In my quest to find a wonderful thing every day in my tiny 10 X 25 garden plot, I was somewhat disappointed that for the first time, no dragonflies were around. The Annual Dragonfly Convention must be in session somewhere deep in the swamp.
Then I noticed that one of my tomato plants was skeltonized-chomped right down to the indigestible stems. “Ah hah! I know what that is,” and sure enough after a lot of searching, I found the big, fat tomato hornworm. Pause and look at your finger-that’s how big a tomato hornworm is.
My Pop first showed them to me when I was a little girl. “What’s eating this tomato plant?” he asked me. I looked and looked. “Whatever it was, it must have flown away,” I said. He laughed, because I was looking straight at the perp-a big fat tomato hornworm. In my defense, they wear very high-end camouflage.
“Pick it up,” Pop said. But it looked really big and it had a pointy end. “It has a stinger,” I said. He just smiled. I picked it up and it whipped its stinger around at my hand and I screamed and dropped it. Pop laughed. The stinger, as it turns out, is a bluff.
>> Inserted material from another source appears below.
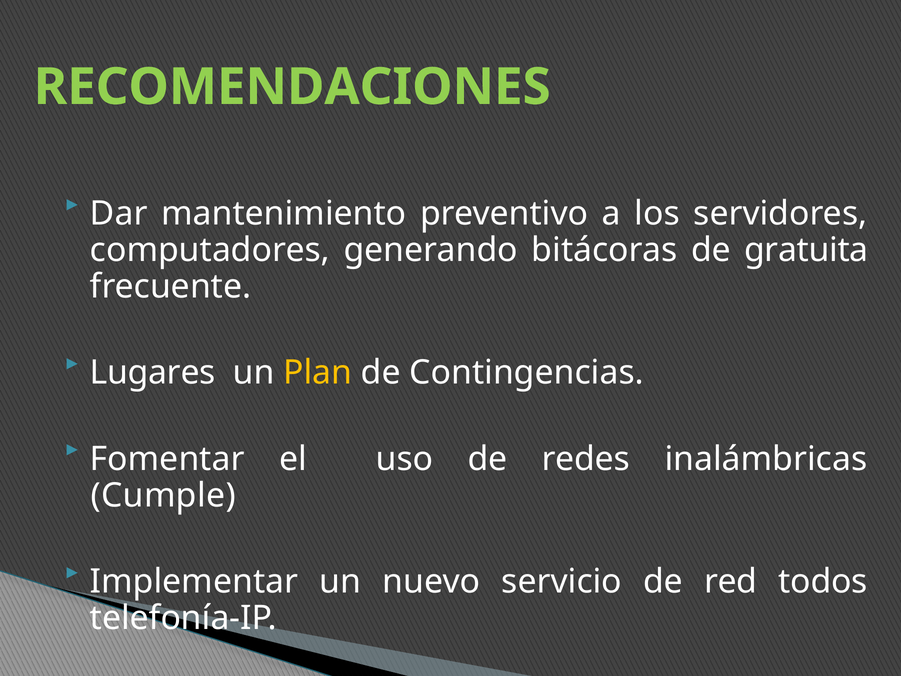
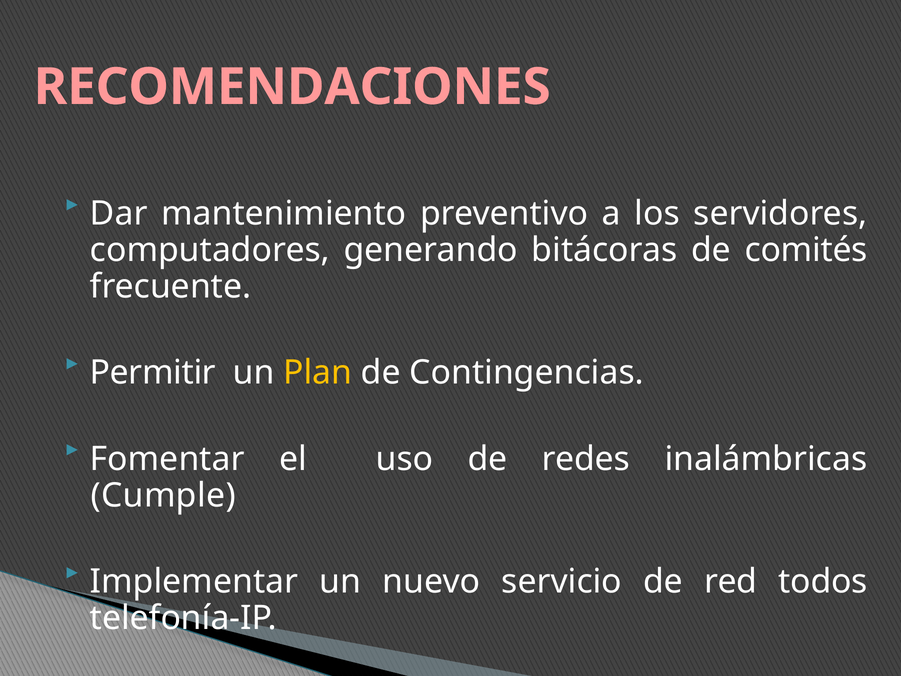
RECOMENDACIONES colour: light green -> pink
gratuita: gratuita -> comités
Lugares: Lugares -> Permitir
Today I plucked the greedy caterpillar off the tomato plant and it whipped its “stinger” at me. This time I laughed-at myself, because although I know it’s a bluff, I almost dropped it in panic. Again.
If you have a garden, remember that tomato hornworms always have buddies, often of various sizes, chonking on neighboring stems. I found seven on my two tomato plants, enough to strip both plants in an overnight eating orgy. I have dealt with them appropriately. The tomato plants will recover.